----- The data

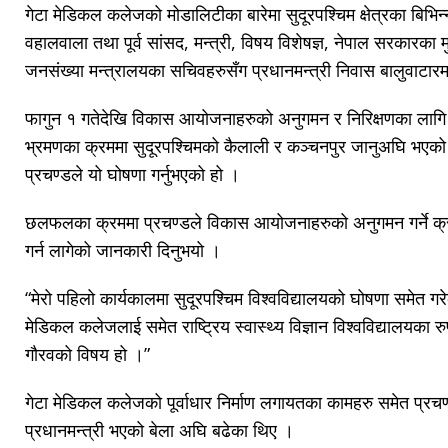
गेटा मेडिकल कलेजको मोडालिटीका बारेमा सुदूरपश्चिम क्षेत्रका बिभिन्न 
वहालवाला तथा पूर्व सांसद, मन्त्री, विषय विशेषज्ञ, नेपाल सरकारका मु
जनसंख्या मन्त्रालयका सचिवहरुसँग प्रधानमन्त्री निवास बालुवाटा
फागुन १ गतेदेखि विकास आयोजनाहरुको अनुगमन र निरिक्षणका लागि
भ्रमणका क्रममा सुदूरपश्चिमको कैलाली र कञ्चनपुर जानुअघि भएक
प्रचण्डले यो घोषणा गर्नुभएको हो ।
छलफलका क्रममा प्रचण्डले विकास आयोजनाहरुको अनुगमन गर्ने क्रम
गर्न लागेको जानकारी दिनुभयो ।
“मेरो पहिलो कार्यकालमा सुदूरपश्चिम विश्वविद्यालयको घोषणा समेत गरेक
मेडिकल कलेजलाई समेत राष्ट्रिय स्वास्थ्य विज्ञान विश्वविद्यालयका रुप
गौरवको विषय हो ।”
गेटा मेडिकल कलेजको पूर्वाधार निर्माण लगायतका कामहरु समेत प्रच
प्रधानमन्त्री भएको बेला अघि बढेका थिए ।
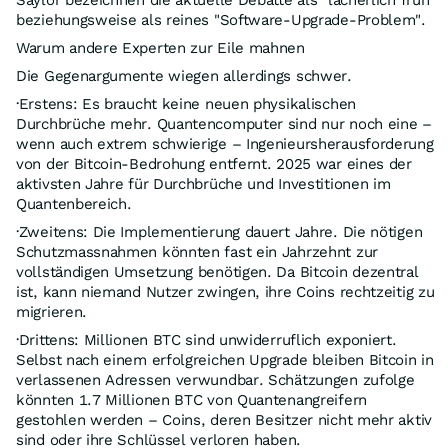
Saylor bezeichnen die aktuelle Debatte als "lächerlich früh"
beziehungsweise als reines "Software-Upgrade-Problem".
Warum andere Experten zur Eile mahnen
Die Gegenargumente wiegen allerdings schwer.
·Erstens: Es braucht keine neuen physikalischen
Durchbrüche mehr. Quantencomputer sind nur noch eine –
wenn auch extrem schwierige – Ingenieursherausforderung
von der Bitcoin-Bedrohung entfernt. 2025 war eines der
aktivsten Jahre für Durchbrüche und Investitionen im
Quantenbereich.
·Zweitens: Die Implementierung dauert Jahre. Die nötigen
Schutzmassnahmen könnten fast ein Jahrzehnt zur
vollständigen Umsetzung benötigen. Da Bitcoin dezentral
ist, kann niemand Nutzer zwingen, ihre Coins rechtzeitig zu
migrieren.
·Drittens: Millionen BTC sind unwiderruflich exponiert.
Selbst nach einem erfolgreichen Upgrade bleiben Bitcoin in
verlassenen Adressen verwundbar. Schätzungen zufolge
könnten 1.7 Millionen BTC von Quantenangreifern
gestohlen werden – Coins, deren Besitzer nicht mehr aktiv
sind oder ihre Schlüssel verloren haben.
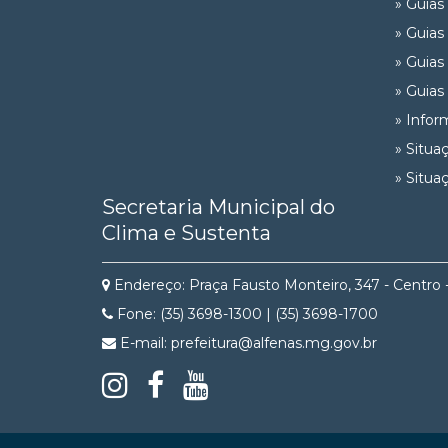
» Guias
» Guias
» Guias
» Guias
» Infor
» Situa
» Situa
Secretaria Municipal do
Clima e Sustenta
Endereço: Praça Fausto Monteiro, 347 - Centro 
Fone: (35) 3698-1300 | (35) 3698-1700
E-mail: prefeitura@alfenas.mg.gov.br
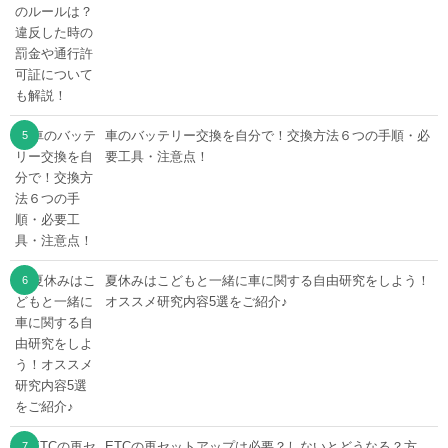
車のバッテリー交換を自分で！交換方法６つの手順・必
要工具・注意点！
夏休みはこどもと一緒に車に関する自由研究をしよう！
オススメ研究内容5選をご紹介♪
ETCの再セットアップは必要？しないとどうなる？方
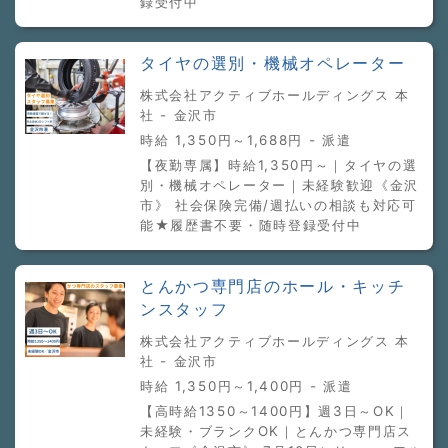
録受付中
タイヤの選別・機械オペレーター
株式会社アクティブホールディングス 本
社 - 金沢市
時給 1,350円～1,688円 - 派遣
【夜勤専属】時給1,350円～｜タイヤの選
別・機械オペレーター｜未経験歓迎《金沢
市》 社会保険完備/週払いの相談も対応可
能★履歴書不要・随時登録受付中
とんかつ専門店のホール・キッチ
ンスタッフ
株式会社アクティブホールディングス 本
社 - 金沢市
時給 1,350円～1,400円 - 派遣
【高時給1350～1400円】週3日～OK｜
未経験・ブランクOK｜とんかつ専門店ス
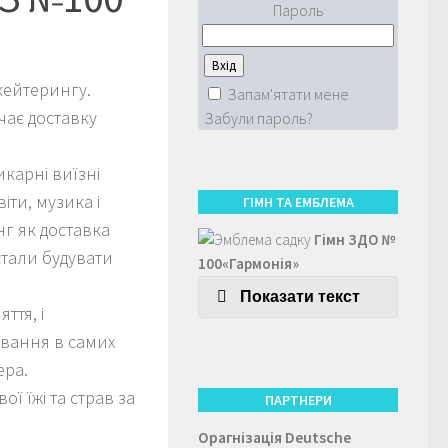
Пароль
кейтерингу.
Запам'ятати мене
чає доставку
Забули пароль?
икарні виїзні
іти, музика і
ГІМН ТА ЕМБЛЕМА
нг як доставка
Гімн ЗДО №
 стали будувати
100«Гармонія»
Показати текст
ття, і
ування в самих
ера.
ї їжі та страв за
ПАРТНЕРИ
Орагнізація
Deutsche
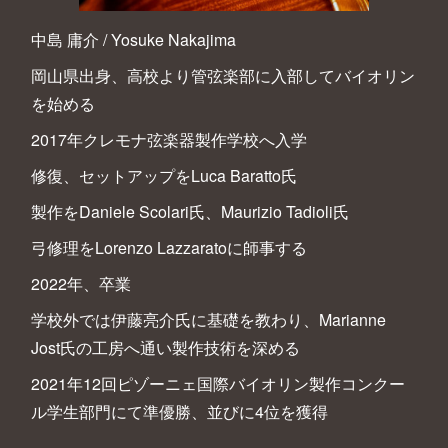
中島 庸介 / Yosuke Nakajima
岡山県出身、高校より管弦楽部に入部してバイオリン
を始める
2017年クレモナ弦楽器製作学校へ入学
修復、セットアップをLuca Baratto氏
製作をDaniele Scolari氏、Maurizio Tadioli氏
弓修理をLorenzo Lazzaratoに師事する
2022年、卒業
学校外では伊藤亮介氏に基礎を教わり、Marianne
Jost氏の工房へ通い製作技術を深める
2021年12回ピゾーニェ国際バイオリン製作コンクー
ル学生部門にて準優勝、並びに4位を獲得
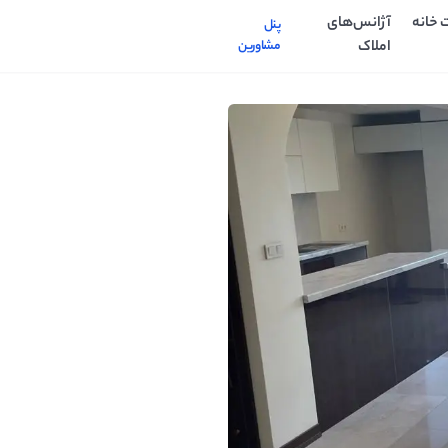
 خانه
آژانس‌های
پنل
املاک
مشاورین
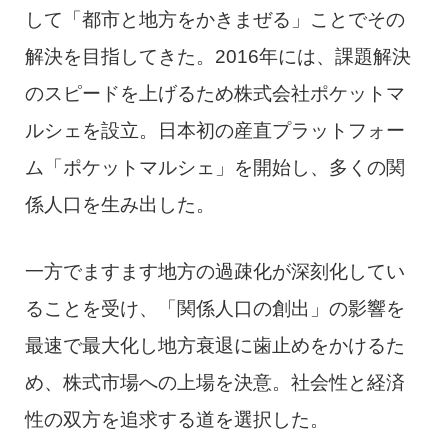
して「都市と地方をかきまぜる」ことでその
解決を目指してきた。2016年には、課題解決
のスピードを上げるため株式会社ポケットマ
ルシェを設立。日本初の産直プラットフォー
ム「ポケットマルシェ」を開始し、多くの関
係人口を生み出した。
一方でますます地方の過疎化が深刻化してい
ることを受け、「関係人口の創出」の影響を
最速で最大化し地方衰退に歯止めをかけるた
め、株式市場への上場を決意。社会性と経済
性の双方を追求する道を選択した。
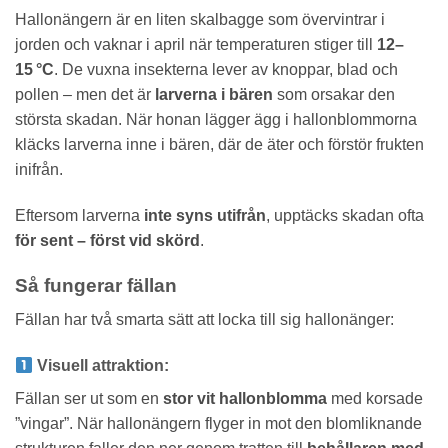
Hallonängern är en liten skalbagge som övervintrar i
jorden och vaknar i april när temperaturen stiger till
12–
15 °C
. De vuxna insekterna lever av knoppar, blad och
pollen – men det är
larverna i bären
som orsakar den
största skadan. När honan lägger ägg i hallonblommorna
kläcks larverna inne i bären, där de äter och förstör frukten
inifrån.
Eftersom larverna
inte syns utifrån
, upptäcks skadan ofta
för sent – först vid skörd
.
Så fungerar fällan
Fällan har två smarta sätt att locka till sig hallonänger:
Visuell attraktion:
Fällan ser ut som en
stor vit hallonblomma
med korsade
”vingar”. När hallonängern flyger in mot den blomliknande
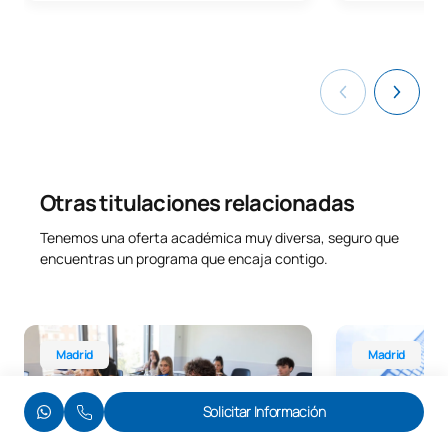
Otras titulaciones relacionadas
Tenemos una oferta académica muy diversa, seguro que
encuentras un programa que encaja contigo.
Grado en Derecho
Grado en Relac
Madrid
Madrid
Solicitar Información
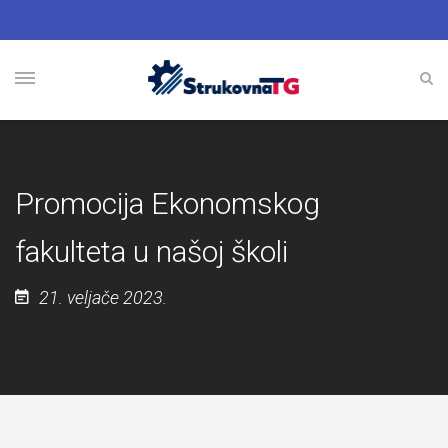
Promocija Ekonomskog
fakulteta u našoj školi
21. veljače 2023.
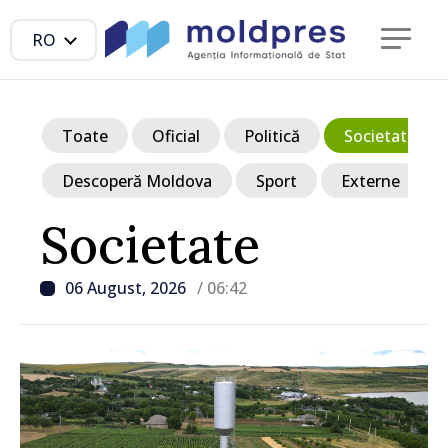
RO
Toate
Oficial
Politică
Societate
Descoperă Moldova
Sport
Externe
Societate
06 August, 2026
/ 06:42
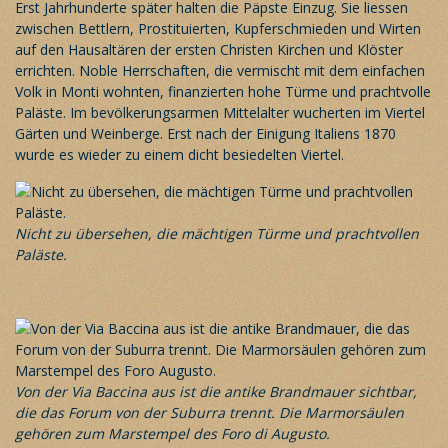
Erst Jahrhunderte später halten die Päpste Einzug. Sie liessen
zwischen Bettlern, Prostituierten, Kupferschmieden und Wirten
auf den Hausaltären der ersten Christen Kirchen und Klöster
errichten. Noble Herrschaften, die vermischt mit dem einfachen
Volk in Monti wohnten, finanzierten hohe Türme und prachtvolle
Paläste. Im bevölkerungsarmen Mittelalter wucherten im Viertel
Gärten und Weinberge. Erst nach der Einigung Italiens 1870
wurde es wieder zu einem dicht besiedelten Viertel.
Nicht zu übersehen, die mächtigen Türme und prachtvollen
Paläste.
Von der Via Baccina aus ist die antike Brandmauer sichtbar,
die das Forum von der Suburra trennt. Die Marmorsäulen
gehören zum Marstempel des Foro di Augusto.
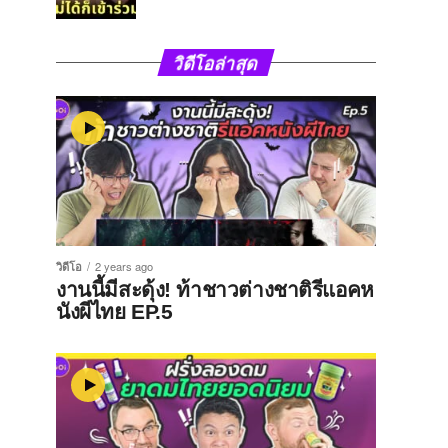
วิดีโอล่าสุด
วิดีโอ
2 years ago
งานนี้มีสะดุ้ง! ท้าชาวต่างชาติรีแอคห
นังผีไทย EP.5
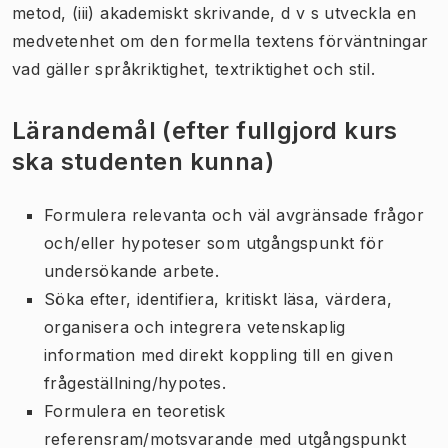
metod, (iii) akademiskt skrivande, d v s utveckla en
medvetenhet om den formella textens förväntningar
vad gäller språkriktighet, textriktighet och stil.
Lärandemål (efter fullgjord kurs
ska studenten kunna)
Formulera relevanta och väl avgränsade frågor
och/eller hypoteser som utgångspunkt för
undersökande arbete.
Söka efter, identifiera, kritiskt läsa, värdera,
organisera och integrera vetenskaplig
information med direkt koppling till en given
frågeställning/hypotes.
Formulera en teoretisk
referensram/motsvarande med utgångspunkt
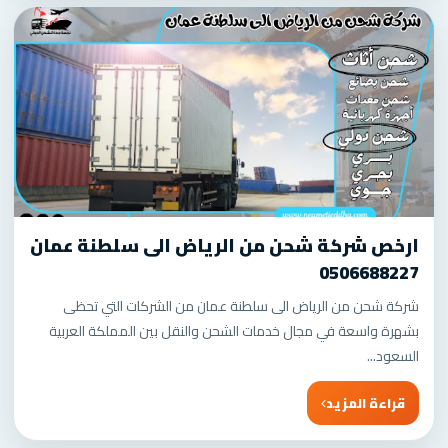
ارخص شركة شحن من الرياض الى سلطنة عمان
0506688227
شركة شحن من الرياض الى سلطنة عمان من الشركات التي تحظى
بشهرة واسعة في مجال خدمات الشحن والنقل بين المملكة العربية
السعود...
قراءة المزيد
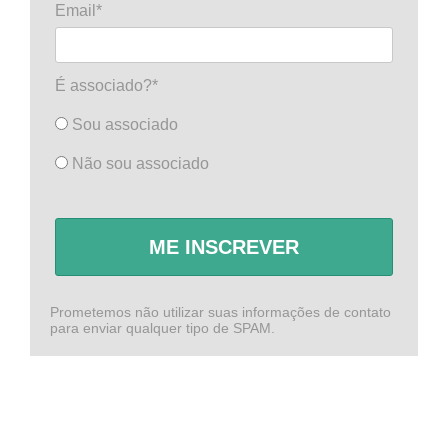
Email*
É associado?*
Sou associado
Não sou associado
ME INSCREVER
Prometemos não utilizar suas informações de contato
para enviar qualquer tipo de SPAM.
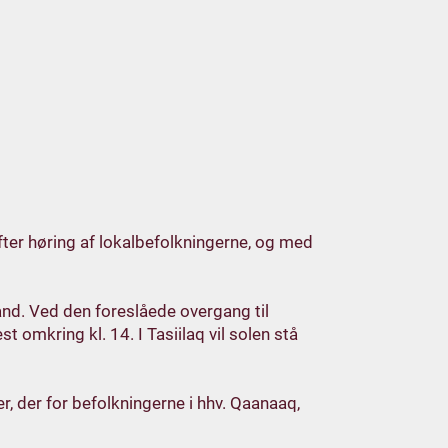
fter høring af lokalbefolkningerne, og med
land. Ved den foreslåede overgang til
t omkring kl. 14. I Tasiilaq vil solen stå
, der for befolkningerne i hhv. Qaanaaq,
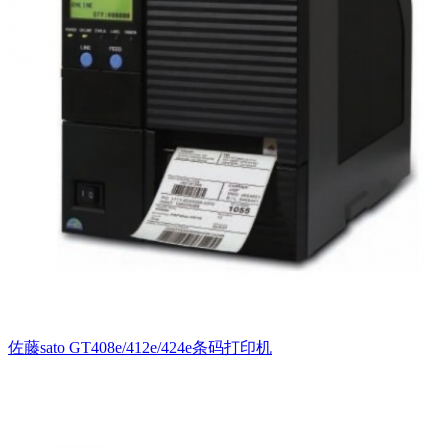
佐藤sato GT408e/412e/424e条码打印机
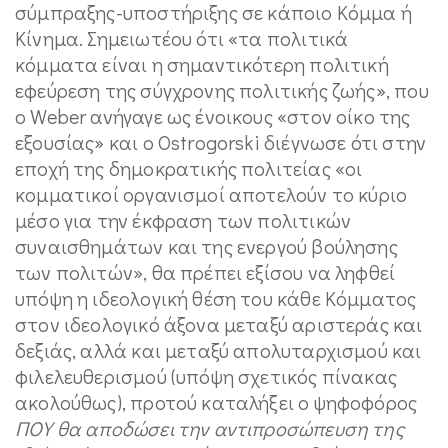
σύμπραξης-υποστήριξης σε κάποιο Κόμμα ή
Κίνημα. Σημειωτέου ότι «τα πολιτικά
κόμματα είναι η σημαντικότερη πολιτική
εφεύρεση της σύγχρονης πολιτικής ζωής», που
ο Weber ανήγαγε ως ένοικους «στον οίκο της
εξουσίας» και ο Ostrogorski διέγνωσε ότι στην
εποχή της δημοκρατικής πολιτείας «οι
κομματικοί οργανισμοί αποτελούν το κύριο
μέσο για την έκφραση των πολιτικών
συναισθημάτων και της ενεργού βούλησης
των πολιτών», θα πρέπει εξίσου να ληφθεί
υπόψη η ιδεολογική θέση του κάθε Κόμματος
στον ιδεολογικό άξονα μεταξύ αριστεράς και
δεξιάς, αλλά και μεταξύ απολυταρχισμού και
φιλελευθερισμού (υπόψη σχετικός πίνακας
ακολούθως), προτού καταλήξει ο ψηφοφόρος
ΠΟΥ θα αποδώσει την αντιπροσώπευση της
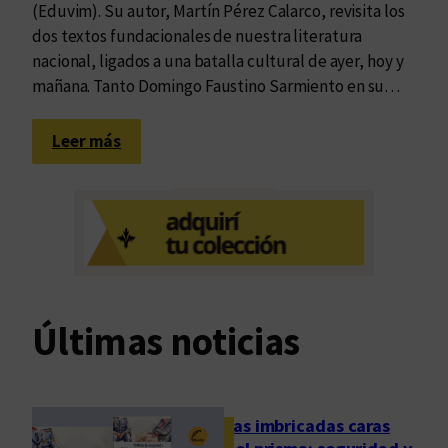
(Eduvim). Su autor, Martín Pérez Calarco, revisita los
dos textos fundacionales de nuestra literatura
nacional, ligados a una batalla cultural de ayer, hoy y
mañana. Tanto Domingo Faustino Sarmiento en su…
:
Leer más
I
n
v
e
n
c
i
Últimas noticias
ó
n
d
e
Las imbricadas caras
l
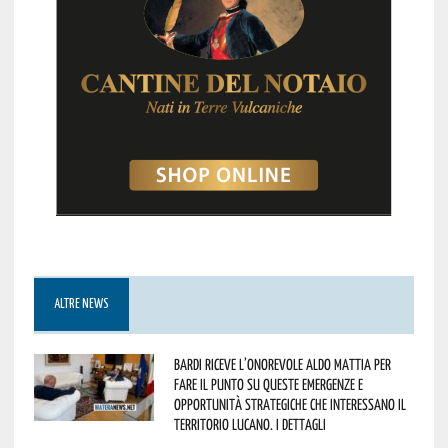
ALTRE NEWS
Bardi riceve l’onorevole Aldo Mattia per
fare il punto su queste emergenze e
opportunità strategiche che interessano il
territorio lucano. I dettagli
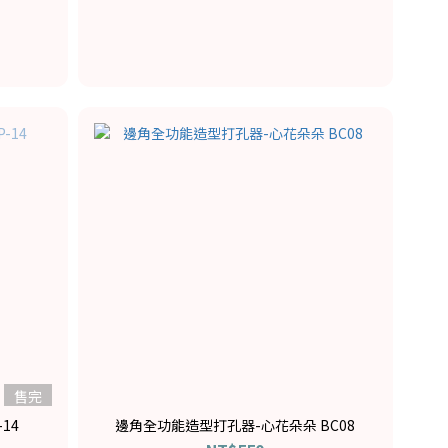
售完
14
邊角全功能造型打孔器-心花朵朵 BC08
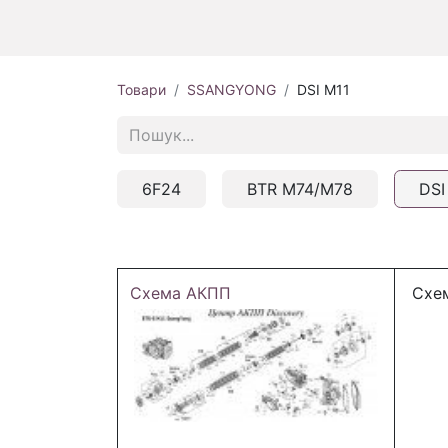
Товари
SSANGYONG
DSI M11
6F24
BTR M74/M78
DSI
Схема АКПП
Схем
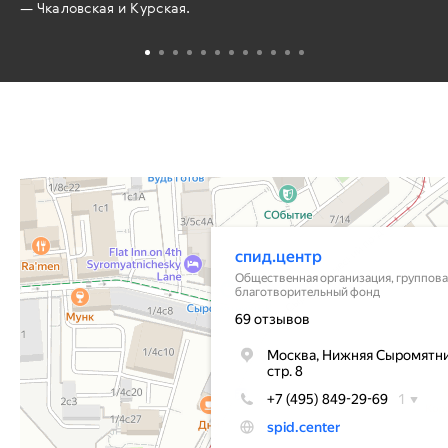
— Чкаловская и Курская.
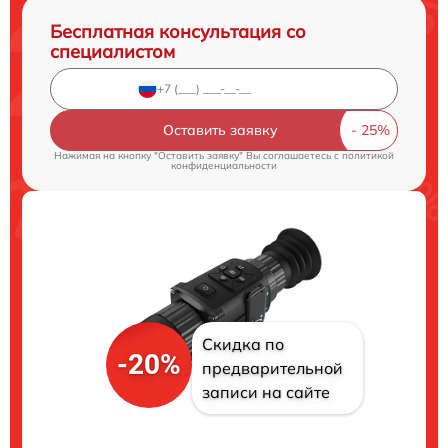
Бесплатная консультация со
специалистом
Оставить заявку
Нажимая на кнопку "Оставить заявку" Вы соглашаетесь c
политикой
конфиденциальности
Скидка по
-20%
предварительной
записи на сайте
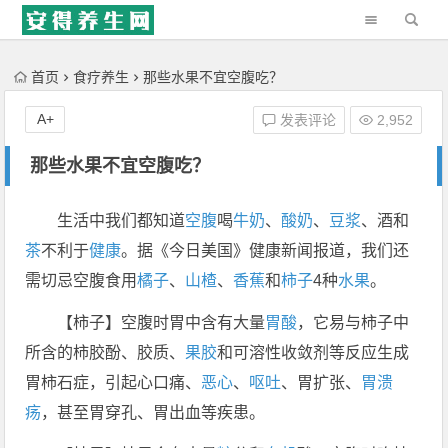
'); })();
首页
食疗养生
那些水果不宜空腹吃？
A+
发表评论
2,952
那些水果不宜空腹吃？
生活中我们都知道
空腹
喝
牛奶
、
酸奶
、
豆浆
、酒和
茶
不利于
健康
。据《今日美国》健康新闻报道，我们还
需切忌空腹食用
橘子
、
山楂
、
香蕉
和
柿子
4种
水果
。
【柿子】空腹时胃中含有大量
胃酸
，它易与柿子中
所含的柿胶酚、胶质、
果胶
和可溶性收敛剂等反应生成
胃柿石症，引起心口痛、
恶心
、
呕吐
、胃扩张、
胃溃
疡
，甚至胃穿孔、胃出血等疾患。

----------

◆ The task: From the records above, give again only the part that opens with the line containing "一方でますます地方の過疎化が深刻化してい" and closes with the line containing "Descoperă Moldova". Keep both ends but drop the pictures.

◆ Task solution:
一方でますます地方の過疎化が深刻化してい
ることを受け、「関係人口の創出」の影響を
最速で最大化し地方衰退に歯止めをかけるた
め、株式市場への上場を決意。社会性と経済
性の双方を追求する道を選択した。
Hallonängern är en liten skalbagge som övervintrar i
jorden och vaknar i april när temperaturen stiger till
12–
15 °C
. De vuxna insekterna lever av knoppar, blad och
pollen – men det är
larverna i bären
som orsakar den
största skadan. När honan lägger ägg i hallonblommorna
kläcks larverna inne i bären, där de äter och förstör frukten
inifrån.
Eftersom larverna
inte syns utifrån
, upptäcks skadan ofta
för sent – först vid skörd
.
Så fungerar fällan
Fällan har två smarta sätt att locka till sig hallonänger:
Visuell attraktion:
Fällan ser ut som en
stor vit hallonblomma
med korsade
”vingar”. När hallonängern flyger in mot den blomliknande
Otras titulaciones relacionadas
Tenemos una oferta académica muy diversa, seguro que
encuentras un programa que encaja contigo.
Grado en Derecho
Grado en Relac
Madrid
Madrid
Solicitar Información
Promocija Ekonomskog
fakulteta u našoj školi
21. veljače 2023.
RO
Toate
Oficial
Politică
Societate
Descoperă Moldova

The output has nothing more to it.